WPP Health & Wellness invests in online health community to tap patient insight

WPP’s latest investment is all about patients. WPP Health & Wellness has partnered (PDF) with The Mighty, an online community for patients and caregivers, to help boost patient centricity for clients across its marketing and advertising agencies.

WPP Health & Wellness was part of the latter company’s recent funding round of $8.2 million, led by GGV Capital, Mighty Proud Media founder and CEO Mike Porath said. Porath founded the community in 2014 after his then-two-year-old daughter was diagnosed with a rare genetic disease. The site has since grown organically into a community of 1 million registered users covering 600 conditions with 90 million content views every month.

The Mighty, which was founded to help people with disabilities, disorders and chronic health conditions, has until now focused on building out its community, but it's now looking at monetization through transparent and native content, such as sponsored posts, videos and surveys, Porath said.

“We’re not the place to run millions of impressions for branded drug ads. We’re really the place where someone really wants to access community and be a part of it,” he said.

For WPP, which debuted the umbrella WPP Health & Wellness brand early this year, The Mighty is an opportunity to tap patient and caregiver concerns and thinking in an increasingly patient-centered healthcare marketing world on behalf of its health and pharma clients.

“The word authenticity comes to mind first and foremost when I think about The Mighty,” said Tom O’Connell, chief marketing information officer for WPP Health & Wellness. “The key thing we try to do in marketing is ground everything we do in insight and understanding. This is a great window into the lives of real people and how they’re managing.”

Porath said he sees WPP as “a great partner to work with to help us innovate and think strategically about how we solve some of their clients’ needs, while at the same time solving the needs of the consumers on our site as well.”

The first project under development between the two is working on opportunities for healthcare professionals, doctors and universities to learn from patients.
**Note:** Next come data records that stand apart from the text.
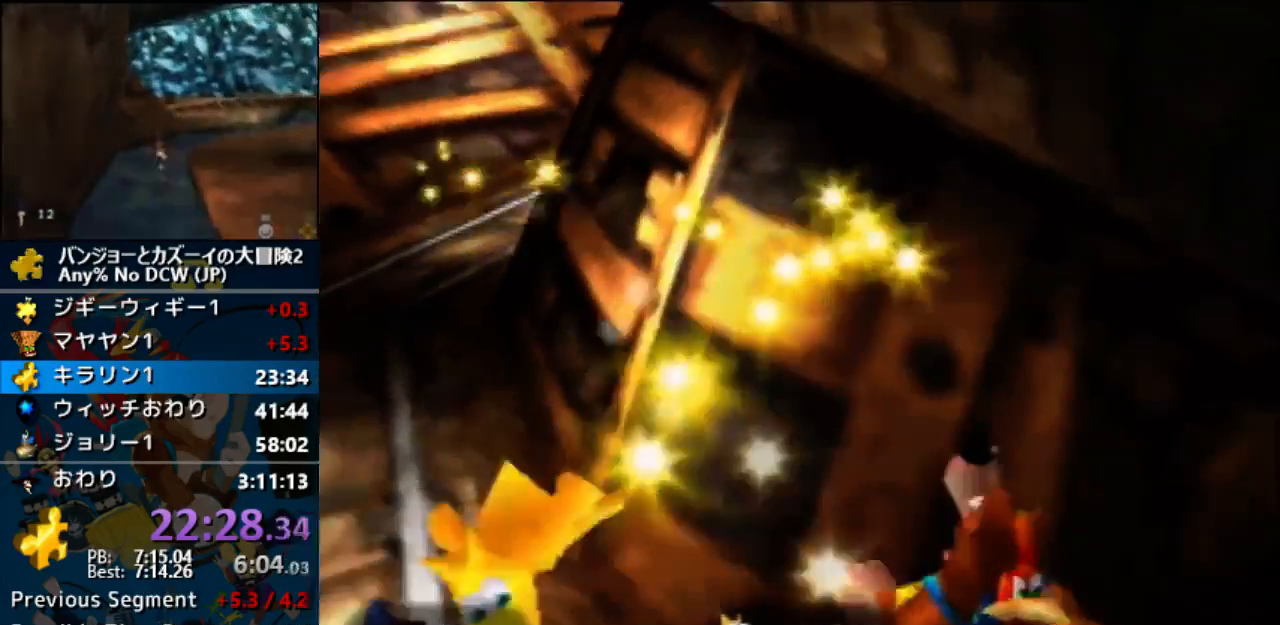
Gameplay with a controller (Nintendo layout); each line is a JSON object with the inputs held at the frame after it. "events" lists button and stick changes between this image and that frame as [ms after this image, input, new state], when the widget could be followed in between. Not read: B C_LEFT C_RIGHT L1 L3 R1 R3.
{"buttons": ["A"], "left_stick": "center"}
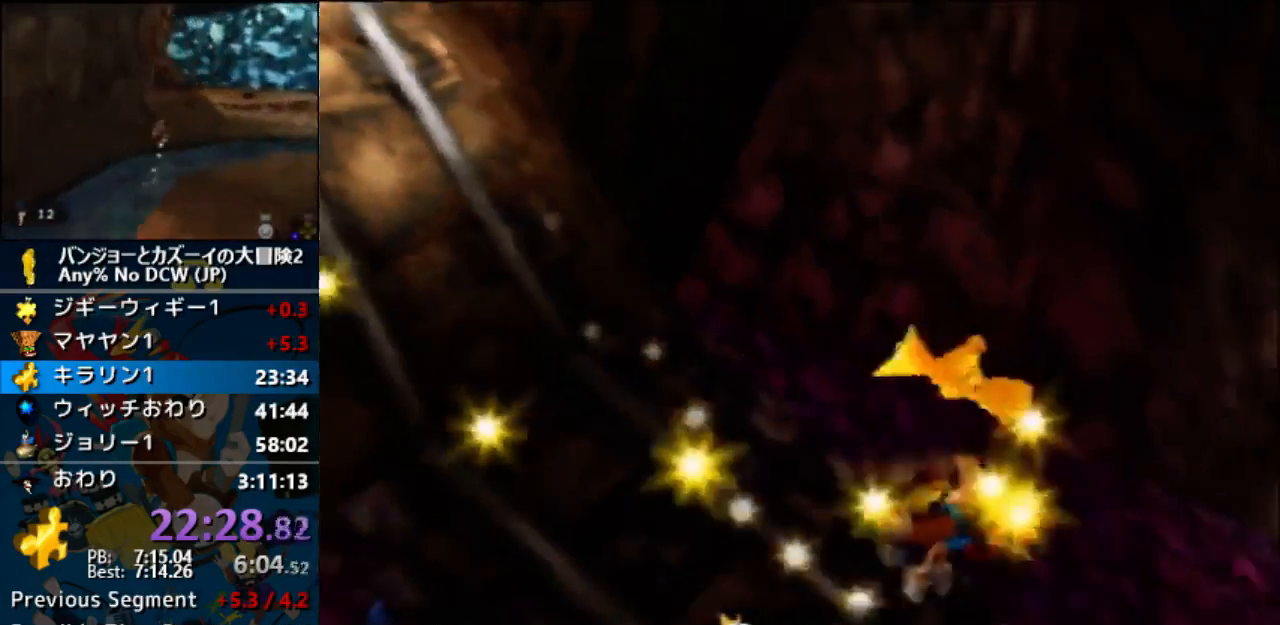
{"buttons": ["A"], "left_stick": "center", "events": []}
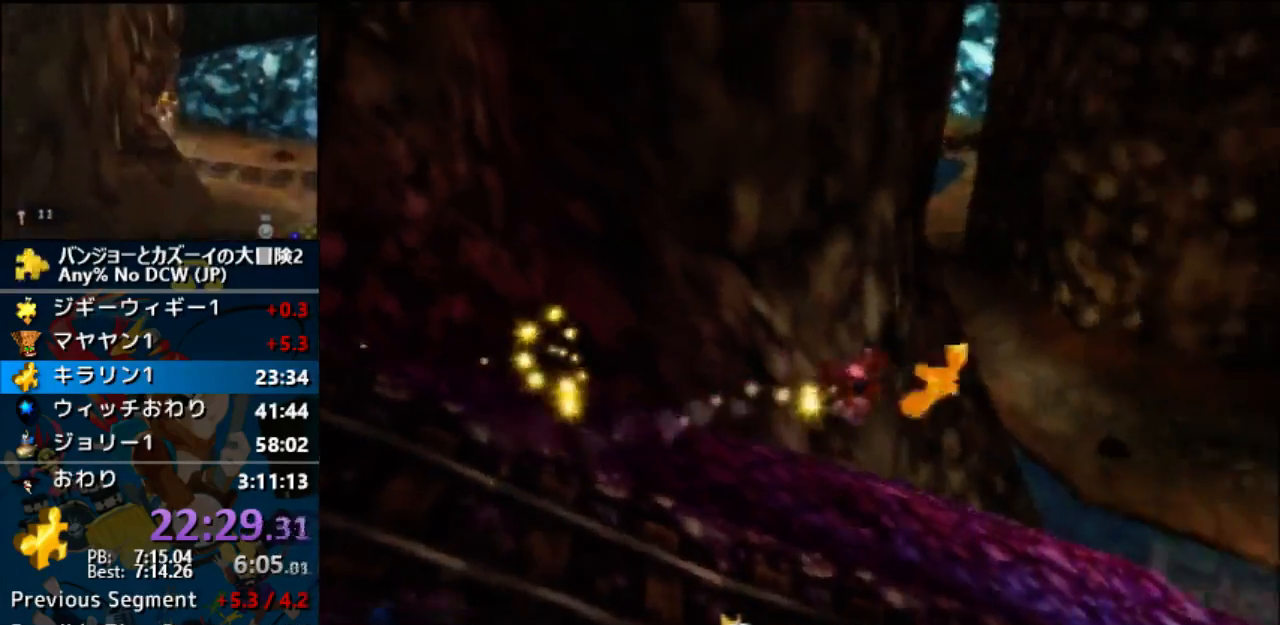
{"buttons": ["A"], "left_stick": "center", "events": []}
The Mighty community members are often advocates who want those opportunities to talk about their health experiences, Porath said. On the WPP side, physician and HCP clients are interested in learning about and incorporating those insights into their businesses.

Both partners agreed that transparency and giving the patients and caregivers in the community a voice will be key as they move the relationship forward.

“What this really allows us to do (is) walk in their shoes and understand what it’s really like. We can do research and lots of other things, but nothing beats really understanding the people who live with it day in and day out,” O'Connell said.